Event summary combining transcript, slides, and related documents.

Logotype for Flexible Solutions International Inc

Q3 2025 earnings summary

17 Nov, 2025

Executive summary

  • Q3 2025 sales increased 13% year-over-year to $10.56 million, but the quarter ended with a net loss of $503,000 due to significant ramp-up and one-time costs for new food-grade contracts and the Panama factory.

  • Manufactures biodegradable polymers and specialty chemicals for oil, gas, agriculture, and water conservation markets, with three main product lines: EWCP, TPA, and nitrogen conservation products.

  • Two major food-grade contracts were secured in 2025, with the August contract already in full production and the January contract expected to begin generating revenue in late Q4 or Q1 2026.

  • EMP division delivered strong Q3 results, driven by demand in turf, golf, and greenhouse markets, while traditional agriculture sales remained weak due to market pressures.

  • Research and development services contributed significantly to revenue in 2025 due to a successful project.

Financial highlights

  • Q3 2025 revenue was $10,556,291, up from $9,314,937 in Q3 2024.

  • Net loss for Q3 2025 was $503,358 ($0.04 per share), compared to net income of $611,858 ($0.05 per share) in Q3 2024.

  • Nine-month 2025 sales were $29.40M, up from $29.07M in 2024; net income attributable to shareholders was $1.25M, down from $2.36M year-over-year.
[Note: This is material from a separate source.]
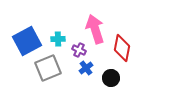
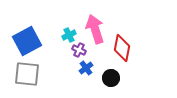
cyan cross: moved 11 px right, 4 px up; rotated 24 degrees counterclockwise
gray square: moved 21 px left, 6 px down; rotated 28 degrees clockwise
  • Operating cash flow for the first nine months was $4,257,973 ($0.34 per share), down from $5,909,621 ($0.47 per share) in 2024.

  • Gross profit for Q3 2025 was $2.52M, down from $3.81M in Q3 2024; gross margin was 23.9%, down from 40.9%.

Outlook and guidance

  • Revenue from the January food-grade contract is expected to begin in late Q4 2025 or Q1 2026, with full run-rate for all three food contracts projected at $50–$60 million annually by 2027.

  • Profits are expected to rebound in Q1 2026 as new revenue streams ramp up and one-time costs subside.

  • Management expects no substantial capital requirements for the next twelve months and sufficient liquidity to meet commitments.

  • No formal guidance provided for Q4 due to timing uncertainties.

  • Key future drivers include crude oil prices, oil and gas industry activity, drought conditions, and tariffs on Chinese raw materials.